O ministro contou que Dilma reclamou a Obama que as matérias-primas brasileiras, como o minério de ferro, são exportadas para a China e viram produtos que são embarcados para o mundo via mercado americano. As reclamações da presidente, segundo Pimentel, foram bem aceitas por Obama.
— O Brasil exporta matéria-prima para os chineses, que fabricam mercadorias para os EUA que, por sua vez, vendem para nós. É essa relação triangulada que a presidente disse que não podemos mais aceitar.
Pimentel disse que Brasil e EUA costuram um acordo para o lançamento de um satélite para monitoramento meteorológico.

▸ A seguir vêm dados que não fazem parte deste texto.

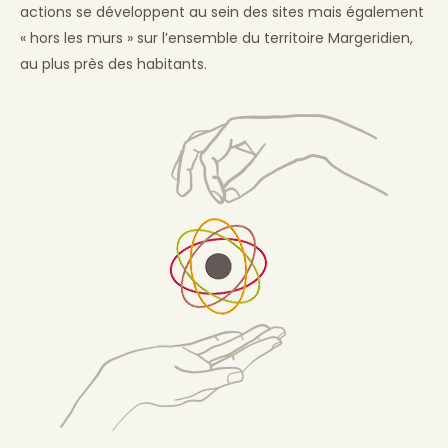
actions se développent au sein des sites mais également
« hors les murs » sur l’ensemble du territoire Margeridien,
au plus près des habitants.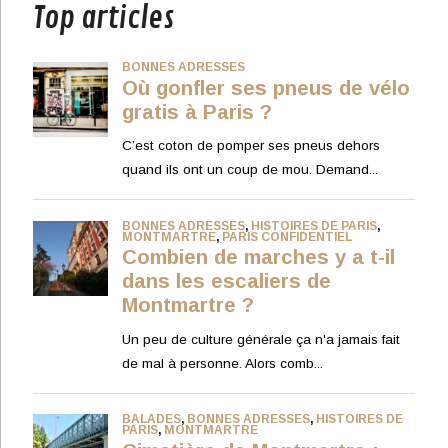
Top articles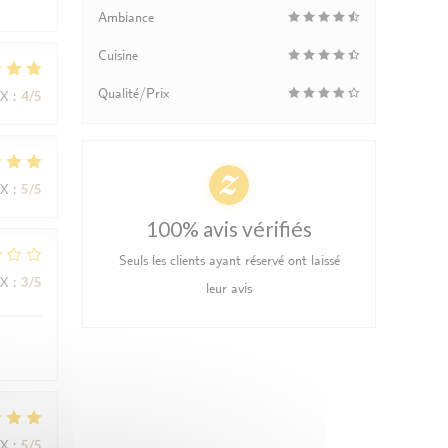
Ambiance
Cuisine
Qualité/Prix
IX
:
4
/5
IX
:
5
/5
100% avis vérifiés
Seuls les clients ayant réservé ont laissé
IX
:
3
/5
leur avis
IX
:
5
/5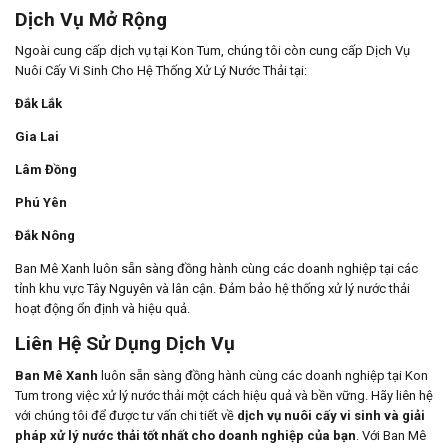
Dịch Vụ Mở Rộng
Ngoài cung cấp dịch vụ tại Kon Tum, chúng tôi còn cung cấp Dịch Vụ
Nuôi Cấy Vi Sinh Cho Hệ Thống Xử Lý Nước Thải tại:
Đắk Lắk
Gia Lai
Lâm Đồng
Phú Yên
Đắk Nông
Ban Mê Xanh luôn sẵn sàng đồng hành cùng các doanh nghiệp tại các
tỉnh khu vực Tây Nguyên và lân cận. Đảm bảo hệ thống xử lý nước thải
hoạt động ổn định và hiệu quả.
Liên Hệ Sử Dụng Dịch Vụ
Ban Mê Xanh
luôn sẵn sàng đồng hành cùng các doanh nghiệp tại Kon
Tum trong việc xử lý nước thải một cách hiệu quả và bền vững. Hãy liên hệ
với chúng tôi để được tư vấn chi tiết về
dịch vụ nuôi cấy vi sinh và giải
pháp xử lý nước thải tốt nhất cho doanh nghiệp của bạn
. Với Ban Mê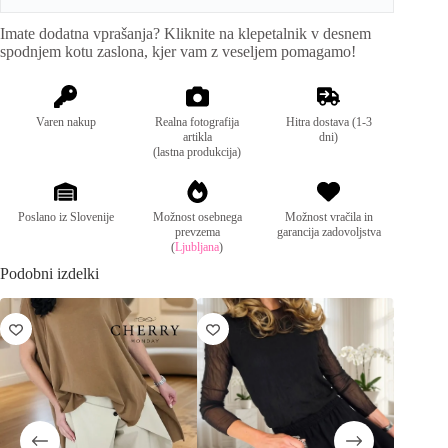
i
Imate dodatna vprašanja? Kliknite na klepetalnik v desnem
v
Mere:
obseg prsi: 92cm, dolžina: 65cm
spodnjem kotu zaslona, kjer vam z veseljem pomagamo!
e
:
Sestava:
95% bombaž, 5% elastan
Varen nakup
Realna fotografija
Hitra dostava (1-3
artikla
dni)
(lastna produkcija)
Poslano iz Slovenije
Možnost osebnega
Možnost vračila in
prevzema
garancija zadovoljstva
(
Ljubljana
)
Podobni izdelki
ZNIŽA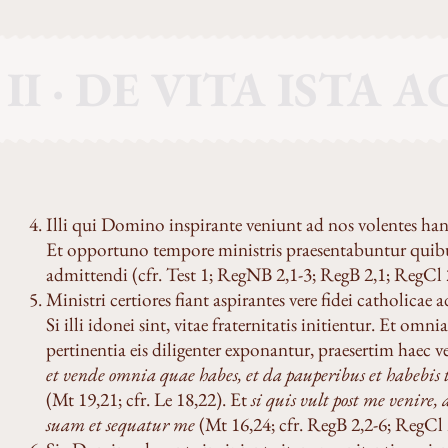
II · DE VITA ISTA 
Illi qui Domino inspirante veniunt ad nos volentes han
Et opportuno tempore ministris praesentabuntur quibus
admittendi (cfr. Test 1; RegNB 2,1-3; RegB 2,1; RegCl 
Ministri certiores fiant aspirantes vere fidei catholicae 
Si illi idonei sint, vitae fraternitatis initientur. Et om
pertinentia eis diligenter exponantur, praesertim haec
et vende omnia quae habes, et da pauperibus et habebis 
(Mt 19,21; cfr. Le 18,22). Et
si quis vult post me venire,
suam et sequatur me
(Mt 16,24; cfr. RegB 2,2-6; RegCl 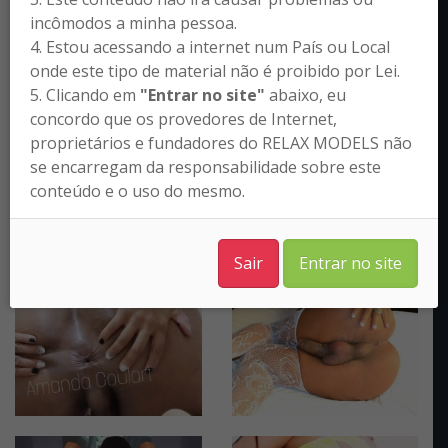
incômodos a minha pessoa.
4. Estou acessando a internet num País ou Local
onde este tipo de material não é proibido por Lei.
5. Clicando em
"Entrar no site"
abaixo, eu
concordo que os provedores de Internet,
proprietários e fundadores do RELAX MODELS não
se encarregam da responsabilidade sobre este
conteúdo e o uso do mesmo.
Sair
Entrar no site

Já na área de energia, a conversa girou em torno do interesse dos americanos no pré- sal.
— Obama disse que os americanos querem o (petróleo do) pré-sal. A presidente acoplou o pré-sal ao etanol, o produto e a nossa tecnologia.
Pimentel disse ainda que a redução dos encargos da folha de pagamento se tornou uma “obsessão” para a presidente Dilma. Tanto que ela pretende mobilizar o Congresso para aprovar, ainda neste semestre, medidas para diminuir o peso dos encargos trabalhistas.